* **PROBLEM DESCRIPTION**
Show every line below that contains the word "Renueva", matching upper and lower case exactly.

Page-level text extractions
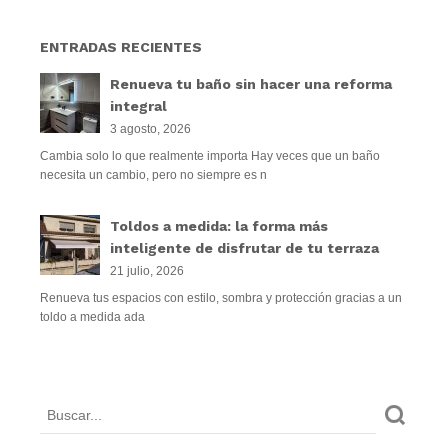
ENTRADAS RECIENTES
Renueva tu baño sin hacer una reforma
integral
3 agosto, 2026
Cambia solo lo que realmente importa Hay veces que un baño
necesita un cambio, pero no siempre es n
Toldos a medida: la forma más
inteligente de disfrutar de tu terraza
21 julio, 2026
Renueva tus espacios con estilo, sombra y protección gracias a un
toldo a medida ada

* **SOLUTION FOR THIS TASK**
Renueva tu baño sin hacer una reforma
Renueva tus espacios con estilo, sombra y protección gracias a un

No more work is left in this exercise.